Tag Archives: memories

The problem with memories…

I have been working today on travel book based on a trip I took four years ago. I started it a couple of months ago, but hadn’t got past the first chapter. I have added another 2,000 words, using the extensive diary I kept while I was away to help, typing up the first entry and adding or deleting bits.

But it has been difficult. Writing about something that actually happened to me presents so many problems that I haven’t encountered before while writing fantasy fiction. My writing is normally so descriptive that I revel in creating people and places, tapping into my vast imagination and letting the words flow. Yet now, I feel a double pressure. First, I was never going to include all the little details in my diary that might just help bring it to life for an audience other than mysef. Just what did that businessman look like? What colour is the carpet in Gatwick departures at which I spent hours staring? On the other hand, I am all too aware that the reader could (or rather, will) be bored by too many details that I did record and find interesting, but ultimately aren’t. Do they really care what  I ate for breakfast? Why do they need to know what time I got up?

Balance, is the key here. It’s one of those literary skills I have never been taught.
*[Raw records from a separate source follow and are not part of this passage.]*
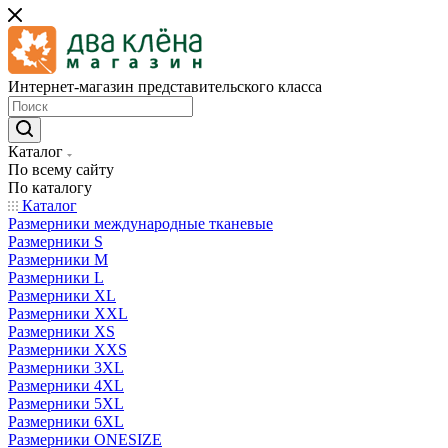
Интернет-магазин представительского класса
Каталог
По всему сайту
По каталогу
Каталог
Размерники международные тканевые
Размерники S
Размерники M
Размерники L
Размерники XL
Размерники XXL
Размерники XS
Размерники XXS
Размерники 3XL
Размерники 4XL
Размерники 5XL
Размерники 6XL
Размерники ONESIZE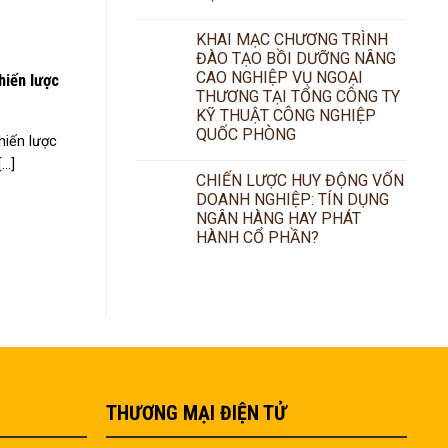
KHAI MẠC CHƯƠNG TRÌNH
ĐÀO TẠO BỒI DƯỠNG NÂNG
CAO NGHIỆP VỤ NGOẠI
hiến lược
THƯƠNG TẠI TỔNG CÔNG TY
KỸ THUẬT CÔNG NGHIỆP
QUỐC PHÒNG
hiến lược
..]
CHIẾN LƯỢC HUY ĐỘNG VỐN
DOANH NGHIỆP: TÍN DỤNG
NGÂN HÀNG HAY PHÁT
HÀNH CỔ PHẦN?
THƯƠNG MẠI ĐIỆN TỬ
I’m a whizz at semi colons. I can spot an incorrect apostrophe at a hundred yards. But no-one has ever helped me see just how much of my memory is enough. It’s a challenge, that’s for sure! I have never attempted anything like this before, having stuck to fiction as my genre. So it’s a learning curve while I write, which is hard for me. Words flow so quickly for me that having to stop and think all the time is exhausting.

Perhaps I need to buy some more travel books to read, to help me get into the flow. I already have all of Tony Hawks’, as well as Ted Simon, Ian McEwan/Charlie Boorman, Tim Moore and several others. Only one of them would be considered “bad” travel writing, which is a start, I suppose. It contains very little conversation with the people he met on his travels, so I am aware that I need to include this to break up the narrative.

This isn’t something I’ve ever had to say to myself before: “More reading is required!”